A highly annotated whole-genome sequence of a Korean individual

From Kogic.net
Revision as of 04:17, 11 August 2009 by WikiSysop (talk | contribs)

A highly annotated whole-genome sequence of a Korean individual. 

Kim JI, Ju YS, Park H, Kim S, Lee S, Yi JH, Mudge J, Miller NA, Hong D, Bell CJ, Kim HS, Chung IS, Lee WC, Lee JS, Seo SH, Yun JY, Woo HN, Lee H, Suh D, Lee S, Kim HJ, Yavartanoo M, Kwak M, Zheng Y, Lee MK, Park H, Kim JY, Gokcumen O, Mills RE, Zaranek AW, Thakuria J, Wu X, Kim RW, Huntley JJ, Luo S, Schroth GP, Wu TD, Kim H, Yang KS, Park WY, Kim H, Church GM, Lee C, Kingsmore SF, Seo JS.
[1] Genomic Medicine Institute (GMI), Medical Research Center, Seoul National University, Seoul 110-799, Korea [2] Department of Biochemistry and Molecular Biology, Seoul National University College of Medicine, [3] Macrogen Inc., Seoul 153-023, Korea [4] Psoma Therapeutics, Inc., Seoul 110-799, Korea [5] These authors contributed equally to this work.
⁂
→ **To do**:
- A) In the Kogic.net page on the Korean whole-genome sequence, rewrite the paragraph beginning "[1] Genomic Medicine Institute" as a numbered list.
- B) Supply the next part of the Kogic.net page on the Korean whole-genome sequence, picking up right after its list of affiliations.
⁂
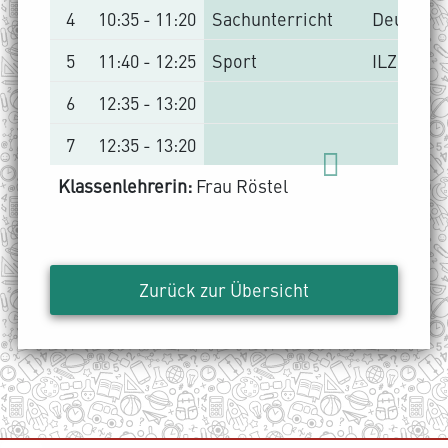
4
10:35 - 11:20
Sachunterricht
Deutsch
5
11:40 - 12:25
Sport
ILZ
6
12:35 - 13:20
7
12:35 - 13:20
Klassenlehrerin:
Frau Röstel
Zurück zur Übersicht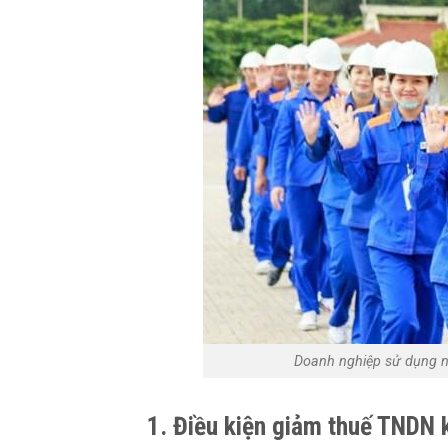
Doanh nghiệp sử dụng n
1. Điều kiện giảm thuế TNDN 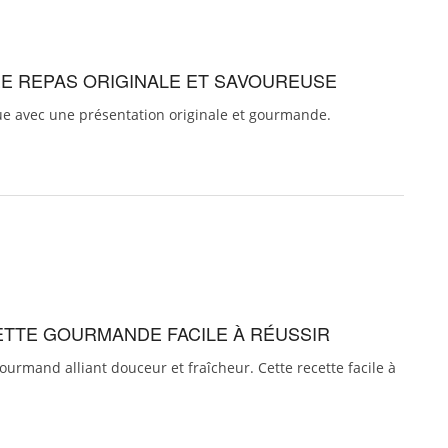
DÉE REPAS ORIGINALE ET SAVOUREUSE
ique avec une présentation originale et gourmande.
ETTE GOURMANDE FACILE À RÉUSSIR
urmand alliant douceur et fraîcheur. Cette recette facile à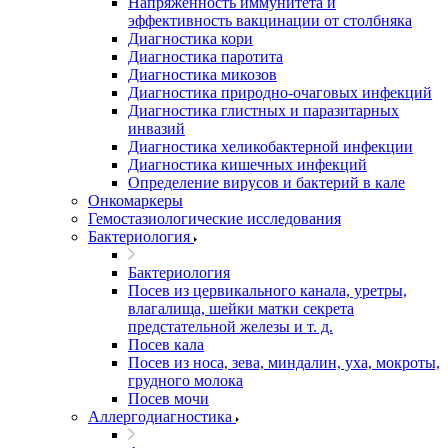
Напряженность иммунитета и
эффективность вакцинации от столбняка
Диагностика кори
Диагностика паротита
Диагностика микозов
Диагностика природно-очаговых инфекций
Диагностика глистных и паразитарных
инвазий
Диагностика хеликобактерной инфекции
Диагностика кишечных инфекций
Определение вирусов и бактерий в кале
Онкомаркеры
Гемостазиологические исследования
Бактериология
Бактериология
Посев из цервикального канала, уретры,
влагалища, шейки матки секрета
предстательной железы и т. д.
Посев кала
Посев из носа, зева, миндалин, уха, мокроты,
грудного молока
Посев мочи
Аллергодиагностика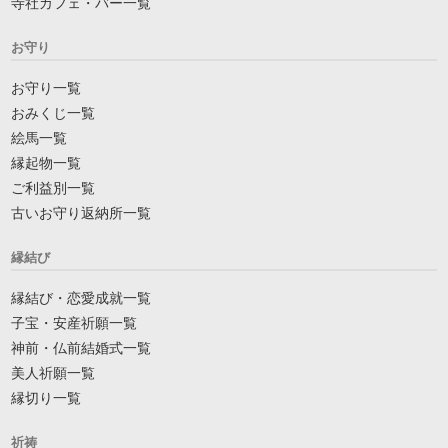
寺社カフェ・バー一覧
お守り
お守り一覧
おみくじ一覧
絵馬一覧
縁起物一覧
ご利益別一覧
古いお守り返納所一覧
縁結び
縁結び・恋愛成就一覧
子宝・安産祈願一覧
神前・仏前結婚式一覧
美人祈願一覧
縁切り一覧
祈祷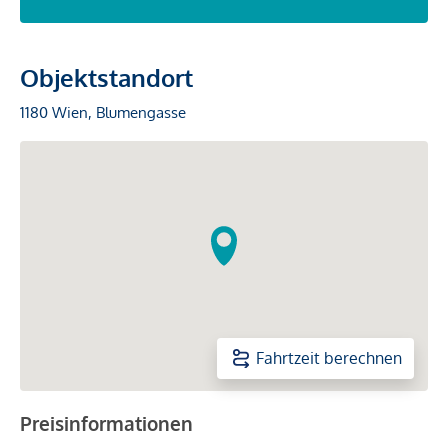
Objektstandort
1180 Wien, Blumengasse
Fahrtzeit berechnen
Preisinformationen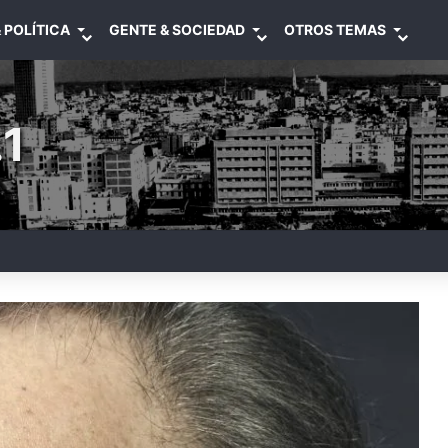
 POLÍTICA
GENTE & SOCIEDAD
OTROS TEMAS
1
⁂
→ **Outputs by task**:
- A)
1. Genomic Medicine Institute (GMI), Medical Research Center, Seoul National University, Seoul 110-799, Korea
2. Department of Biochemistry and Molecular Biology, Seoul National University College of Medicine
3. Macrogen Inc., Seoul 153-023, Korea
4. Psoma Therapeutics, Inc., Seoul 110-799, Korea
5. These authors contributed equally to this work.

- B)
Recent advances in sequencing technologies have initiated an era of personal genome sequences. To date, human genome sequences have been reported for individuals with ancestry in three distinct geographical regions: a Yoruba African, two individuals of northwest European origin, and a person from China. Here we provide a highly annotated, whole-genome sequence for a Korean individual, known as AK1. The genome of AK1 was determined by an exacting, combined approach that included whole-genome shotgun sequencing (27.8x coverage), targeted bacterial artificial chromosome sequencing, and high-resolution comparative genomic hybridization using custom microarrays featuring more than 24 million probes. Alignment to the NCBI reference, a composite of several ethnic clades, disclosed nearly 3.45 million single nucleotide polymorphisms (SNPs), including 10,162 non-synonymous SNPs, and 170,202 deletion or insertion polymorphisms (indels). SNP and indel densities were strongly correlated genome-wide. Applying very conservative criteria yielded highly reliable copy number variants for clinical considerations. Potential medical phenotypes were annotated for non-synonymous SNPs, coding domain indels, and structural variants. The integration of several human whole-genome sequences derived from several ethnic groups will assist in understanding genetic ancestry, migration patterns and population bottlenecks. 

Data have been deposited in the NCBI short read archive under accession number SRA008370. These data are also available freely from http://gmi.ac.kr. SNPs and indels are deposited in the dbSNP database under handle GMI.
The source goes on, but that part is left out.